All mares, older than 2-years-old, will be sent back into the park after having blood drawn, a pregnancy test, a photograph and microchip inserted.

The roundup will potentially provide park officials with a secondary means of population control.

As part of a 3-year-long research project, 24 mares will be given an experimental contraceptive vaccine known as GonaCon.

“Right now we are leaving quite a few breeding mares in the park so we can do the research project,” Naylor said.

To control any behavioral effects the vaccine may cause, “Harem stud” adult males will rejoin their mares.

While the park considers the horses a “historical demonstration,” others think differently.

“Our biggest issue is what they’ve been doing to the breed out here,” said Frank Kuntz, executive vice president of the Nokota Horse Conservancy, a non-profit group aimed at “preserving the unique and historical Nokota Horse.”

Kuntz said in the early 1980s, park staff’s attention was directed at the idea the horses were descendants of Sitting Bull’s horses.

Yet, over the years, the park has introduced several domesticated horse species, Kuntz said.

“No matter what the bloodline was, don’t mess it up,” Kuntz said, adding previous park officials were aware of the horse’s background.

“If you are going to be saving a breed of horses in a national park that are supposed to be representative of Theodore Roosevelt’s time frame, you think the logical thing for them to do would be to preserve that type of horse,” Kuntz said.

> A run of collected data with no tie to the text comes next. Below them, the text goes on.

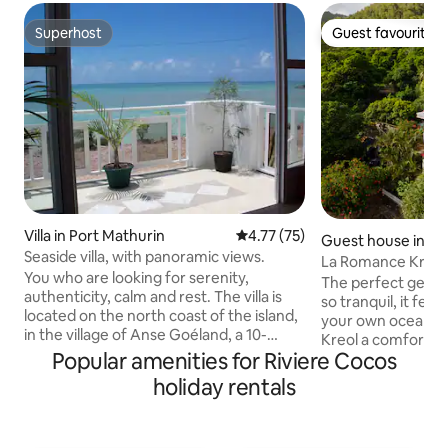
Superhost
Guest favourite
Superhost
Guest favourite
Villa in Port Mathurin
4.77 out of 5 average rating, 7
4.77 (75)
Guest house in Ri
Seaside villa, with panoramic views.
La Romance Kreol
You who are looking for serenity,
Appartment)
The perfect get aw
authenticity, calm and rest. The villa is
so tranquil, it feel
located on the north coast of the island,
your own ocean liner. Villa La R
in the village of Anse Goéland, a 10-
Kreol a comfortab
minute drive from Port-Mathurin. Very
Popular amenities for Riviere Cocos
furnished, fully 
well served by buses. I invite you to
situated in the mag
holiday rentals
discover the art of living in the Rodriguan
Riviere Coco, a ro
way during a stay in this holiday resort,
bordering the eas
ideally located between mountain and
Rodrigues Island.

Park officials were not able to tell Kuntz which mares would be targeted for the contraception research project, he said.

Kuntz feels after this roundup’s culling and contraception combination, it might be too late to save the park’s Nokota line.

“They are culling 11 of them that we classify as Nokota’s,” Kuntz said.

Castle McLaughlin, associate Curator of Native American Ethnography at the Peabody Museum at Harvard University, conducted an extensive study on the horse’s background and her findings were ignored, Kuntz said.

Naylor said while the park has no intention of getting rid of all the horses in the park, their historical evidence is lacking.

“We don’t have any evidence that these horses are direct descendants of horses that belonged to Sitting Bull,” Naylor said. “We’ve read all of the original sources. We’ve read the work of Castle McLaughlin and the others who have done historic studies and there is just nothing to point to that.”

Naylor said the horses are primarily descendants of escaped or wild ranch horses released prior to the park being fenced in the 1930s.

“Their job is to preserve living, natural things in these parks,” said Leo Kuntz, president of the Nokota Horse Conservancy. “It’s probably the best documented strain of feral horses there is.”

“It’s a slap in the face to the whole country what they’re doing,” Frank Kuntz said.